TASK MATERIAL Start Marker
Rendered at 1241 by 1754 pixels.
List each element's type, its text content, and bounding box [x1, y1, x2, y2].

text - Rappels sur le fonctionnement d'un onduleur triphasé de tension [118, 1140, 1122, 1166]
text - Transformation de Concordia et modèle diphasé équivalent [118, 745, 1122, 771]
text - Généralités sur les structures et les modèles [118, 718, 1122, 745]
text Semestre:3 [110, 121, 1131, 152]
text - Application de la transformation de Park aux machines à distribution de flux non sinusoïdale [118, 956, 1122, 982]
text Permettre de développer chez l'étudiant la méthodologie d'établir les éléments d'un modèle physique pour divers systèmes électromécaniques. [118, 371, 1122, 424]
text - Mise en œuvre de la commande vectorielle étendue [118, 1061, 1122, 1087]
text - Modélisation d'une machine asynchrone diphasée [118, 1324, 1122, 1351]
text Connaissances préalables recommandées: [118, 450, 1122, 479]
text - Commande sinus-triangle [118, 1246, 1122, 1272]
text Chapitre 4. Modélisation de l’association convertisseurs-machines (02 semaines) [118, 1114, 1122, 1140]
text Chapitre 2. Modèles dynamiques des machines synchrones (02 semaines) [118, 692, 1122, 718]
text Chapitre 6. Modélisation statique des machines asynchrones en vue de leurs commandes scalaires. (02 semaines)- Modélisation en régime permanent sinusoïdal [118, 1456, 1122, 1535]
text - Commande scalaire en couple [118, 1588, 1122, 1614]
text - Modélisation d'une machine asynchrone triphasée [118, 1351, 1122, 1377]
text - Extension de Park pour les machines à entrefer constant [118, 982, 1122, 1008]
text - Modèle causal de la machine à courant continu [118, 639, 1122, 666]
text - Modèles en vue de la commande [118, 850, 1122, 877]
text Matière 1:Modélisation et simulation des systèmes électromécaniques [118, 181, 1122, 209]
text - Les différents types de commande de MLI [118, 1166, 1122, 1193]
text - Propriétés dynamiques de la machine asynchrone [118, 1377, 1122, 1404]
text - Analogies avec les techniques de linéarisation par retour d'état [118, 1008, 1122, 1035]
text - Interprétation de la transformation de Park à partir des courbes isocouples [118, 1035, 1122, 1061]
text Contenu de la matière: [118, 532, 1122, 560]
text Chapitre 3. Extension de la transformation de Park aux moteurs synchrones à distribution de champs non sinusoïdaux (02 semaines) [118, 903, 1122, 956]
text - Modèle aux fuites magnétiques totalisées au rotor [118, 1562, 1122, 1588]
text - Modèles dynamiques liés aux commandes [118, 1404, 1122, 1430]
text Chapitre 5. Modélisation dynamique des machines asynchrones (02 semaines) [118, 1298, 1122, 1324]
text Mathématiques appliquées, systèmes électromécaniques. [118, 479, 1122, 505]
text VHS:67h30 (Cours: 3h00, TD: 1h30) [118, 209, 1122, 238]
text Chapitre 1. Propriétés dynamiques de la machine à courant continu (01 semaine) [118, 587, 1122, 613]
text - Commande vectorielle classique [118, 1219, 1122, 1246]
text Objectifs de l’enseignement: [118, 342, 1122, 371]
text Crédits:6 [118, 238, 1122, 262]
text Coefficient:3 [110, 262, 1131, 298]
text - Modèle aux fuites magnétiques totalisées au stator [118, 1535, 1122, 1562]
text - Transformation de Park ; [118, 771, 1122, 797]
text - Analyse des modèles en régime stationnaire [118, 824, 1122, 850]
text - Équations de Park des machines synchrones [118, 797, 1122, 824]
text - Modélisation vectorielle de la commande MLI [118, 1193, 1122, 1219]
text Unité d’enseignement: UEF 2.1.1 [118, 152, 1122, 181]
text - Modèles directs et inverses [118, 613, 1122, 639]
TASK MATERIAL End Marker
* [EXERCISE INSTRUCTIONS] Retype the data. Keep every word as it stands.

* [TASK RESPONSE]
Rendered at 1241 by 1754 pixels.
List each element's type, its text content, and bounding box [x1, y1, x2, y2].

text - Rappels sur le fonctionnement d'un onduleur triphasé de tension [118, 1140, 1122, 1166]
text - Transformation de Concordia et modèle diphasé équivalent [118, 745, 1122, 771]
text - Généralités sur les structures et les modèles [118, 718, 1122, 745]
text Semestre:3 [110, 121, 1131, 152]
text - Application de la transformation de Park aux machines à distribution de flux non sinusoïdale [118, 956, 1122, 982]
text Permettre de développer chez l'étudiant la méthodologie d'établir les éléments d'un modèle physique pour divers systèmes électromécaniques. [118, 371, 1122, 424]
text - Mise en œuvre de la commande vectorielle étendue [118, 1061, 1122, 1087]
text - Modélisation d'une machine asynchrone diphasée [118, 1324, 1122, 1351]
text Connaissances préalables recommandées: [118, 450, 1122, 479]
text - Commande sinus-triangle [118, 1246, 1122, 1272]
text Chapitre 4. Modélisation de l’association convertisseurs-machines (02 semaines) [118, 1114, 1122, 1140]
text Chapitre 2. Modèles dynamiques des machines synchrones (02 semaines) [118, 692, 1122, 718]
text Chapitre 6. Modélisation statique des machines asynchrones en vue de leurs commandes scalaires. (02 semaines)- Modélisation en régime permanent sinusoïdal [118, 1456, 1122, 1535]
text - Commande scalaire en couple [118, 1588, 1122, 1614]
text - Modélisation d'une machine asynchrone triphasée [118, 1351, 1122, 1377]
text - Extension de Park pour les machines à entrefer constant [118, 982, 1122, 1008]
text - Modèle causal de la machine à courant continu [118, 639, 1122, 666]
text - Modèles en vue de la commande [118, 850, 1122, 877]
text Matière 1:Modélisation et simulation des systèmes électromécaniques [118, 181, 1122, 209]
text - Les différents types de commande de MLI [118, 1166, 1122, 1193]
text - Propriétés dynamiques de la machine asynchrone [118, 1377, 1122, 1404]
text - Analogies avec les techniques de linéarisation par retour d'état [118, 1008, 1122, 1035]
text - Interprétation de la transformation de Park à partir des courbes isocouples [118, 1035, 1122, 1061]
text Contenu de la matière: [118, 532, 1122, 560]
text Chapitre 3. Extension de la transformation de Park aux moteurs synchrones à distribution de champs non sinusoïdaux (02 semaines) [118, 903, 1122, 956]
text - Modèle aux fuites magnétiques totalisées au rotor [118, 1562, 1122, 1588]
text - Modèles dynamiques liés aux commandes [118, 1404, 1122, 1430]
text Chapitre 5. Modélisation dynamique des machines asynchrones (02 semaines) [118, 1298, 1122, 1324]
text Mathématiques appliquées, systèmes électromécaniques. [118, 479, 1122, 505]
text VHS:67h30 (Cours: 3h00, TD: 1h30) [118, 209, 1122, 238]
text Chapitre 1. Propriétés dynamiques de la machine à courant continu (01 semaine) [118, 587, 1122, 613]
text - Commande vectorielle classique [118, 1219, 1122, 1246]
text Objectifs de l’enseignement: [118, 342, 1122, 371]
text Crédits:6 [118, 238, 1122, 262]
text Coefficient:3 [110, 262, 1131, 298]
text - Modèle aux fuites magnétiques totalisées au stator [118, 1535, 1122, 1562]
text - Transformation de Park ; [118, 771, 1122, 797]
text - Analyse des modèles en régime stationnaire [118, 824, 1122, 850]
text - Équations de Park des machines synchrones [118, 797, 1122, 824]
text - Modélisation vectorielle de la commande MLI [118, 1193, 1122, 1219]
text Unité d’enseignement: UEF 2.1.1 [118, 152, 1122, 181]
text - Modèles directs et inverses [118, 613, 1122, 639]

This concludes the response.